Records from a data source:

═══

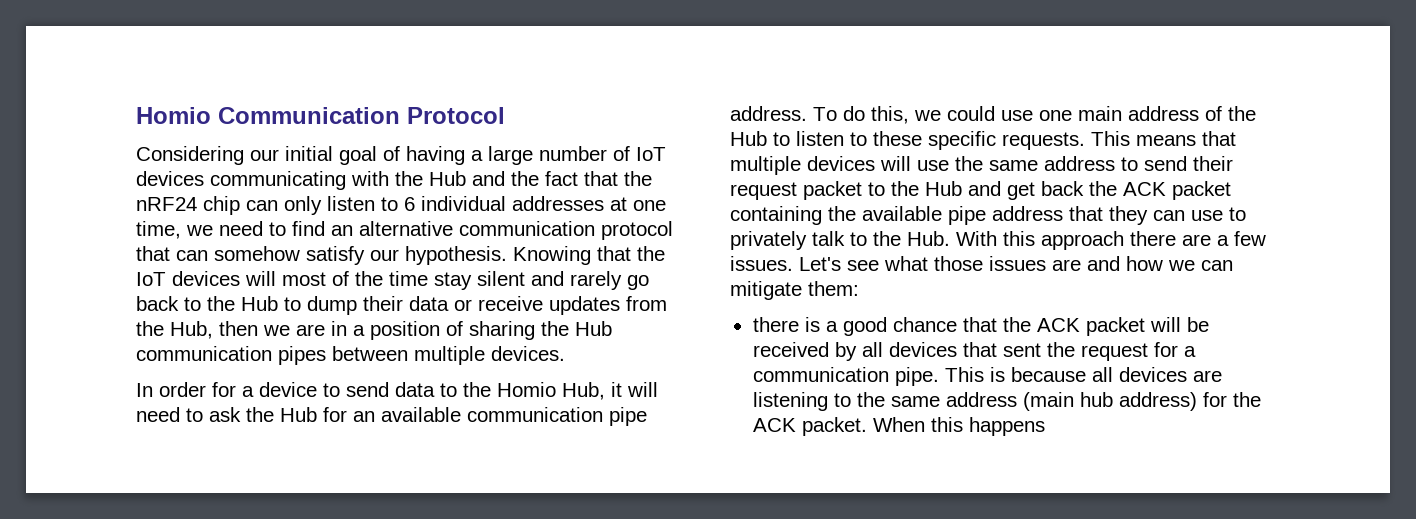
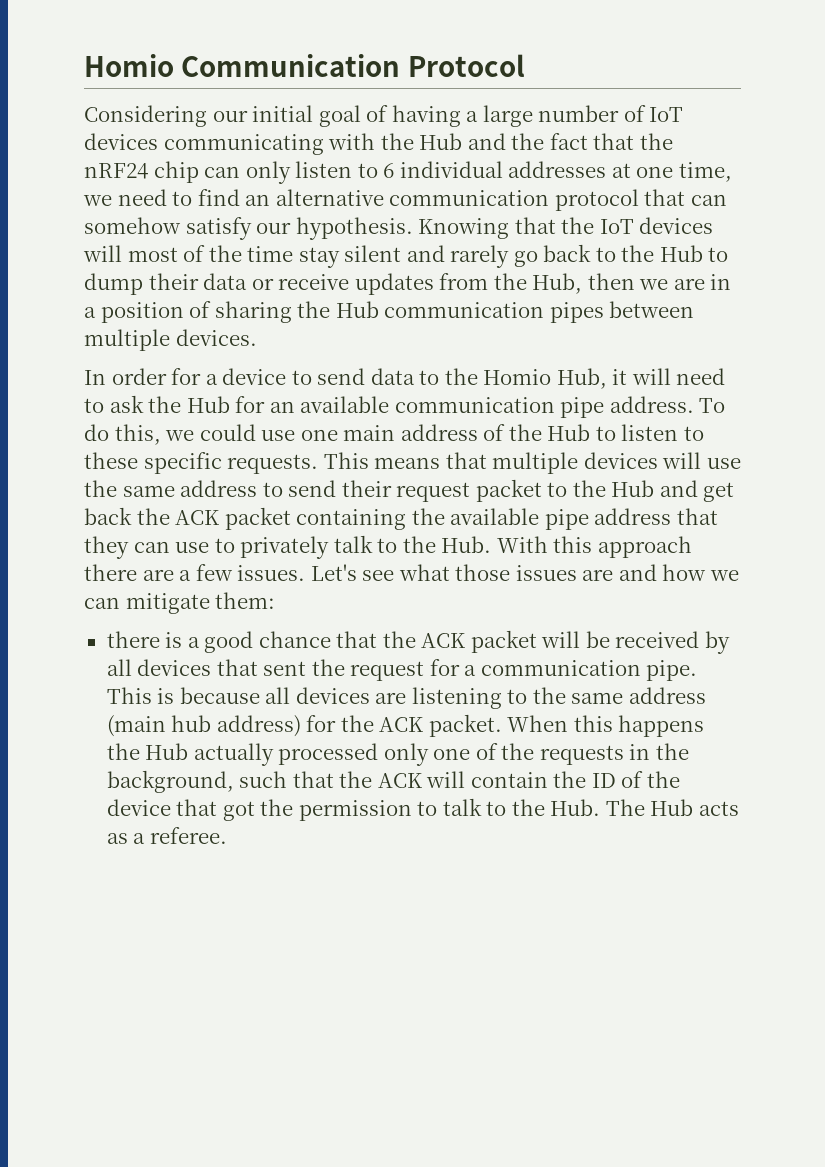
(1045, 426) none -> [106,743,689,766] [106,770,680,793] [106,798,739,821] [106,827,227,844] the Hub actually processed only one of the requests in the background, such that the ACK will contain the ID of the device that got the permission to talk to the Hub. The Hub acts as a referee.

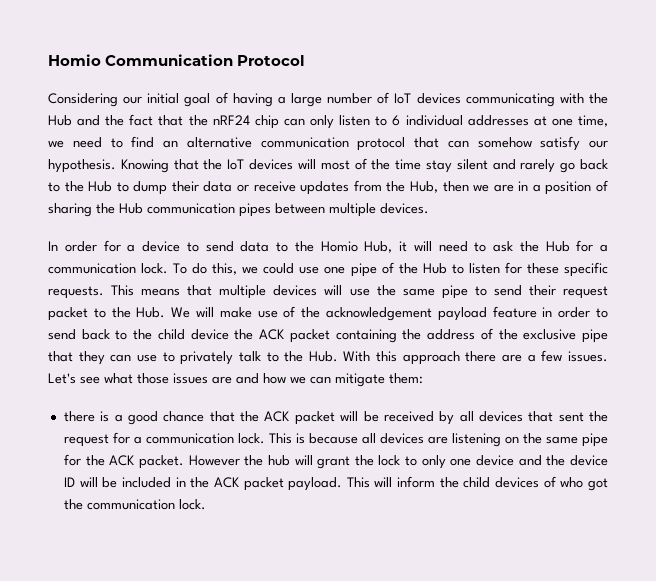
[269,396,694,418] an available communication pipe address. -> [600,244,608,252] [48,263,169,274] a communication lock.
[343,424,478,441] main address -> [350,263,377,277] pipe
[683,426,704,441] to -> [504,262,522,274] for
[180,480,258,497] address -> [441,285,468,299] pipe
[611,480,735,502] [84,507,132,525] Hub and get back -> [136,306,608,321] [48,329,229,340] Hub. We will make use of the acknowledgement payload feature in order to send back to the child device
[450,508,672,530] available pipe address -> [427,328,608,343] address of the exclusive pipe
[646,660,698,681] pipe. -> [237,433,265,444] lock.
[507,687,706,704] [106,714,705,737] [106,743,689,766] [106,770,680,793] [106,798,739,821] [106,827,227,844] to the same address (main hub address) for the ACK packet. When this happens the Hub actually processed only one of the requests in the background, such that the ACK will contain the ID of the device that got the permission to talk to the Hub. The Hub acts as a referee. -> [504,433,608,447] [63,454,608,469] [63,476,608,491] [63,499,206,510] on the same pipe for the ACK packet. However the hub will grant the lock to only one device and the device ID will be included in the ACK packet payload. This will inform the child devices of who got the communication lock.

═══

YOUR TASK
Copy down each line in the entries that has the word "main".

RESPONSE AREA
[343,424,478,441] main address -> [350,263,377,277] pipe
[507,687,706,704] [106,714,705,737] [106,743,689,766] [106,770,680,793] [106,798,739,821] [106,827,227,844] to the same address (main hub address) for the ACK packet. When this happens the Hub actually processed only one of the requests in the background, such that the ACK will contain the ID of the device that got the permission to talk to the Hub. The Hub acts as a referee. -> [504,433,608,447] [63,454,608,469] [63,476,608,491] [63,499,206,510] on the same pipe for the ACK packet. However the hub will grant the lock to only one device and the device ID will be included in the ACK packet payload. This will inform the child devices of who got the communication lock.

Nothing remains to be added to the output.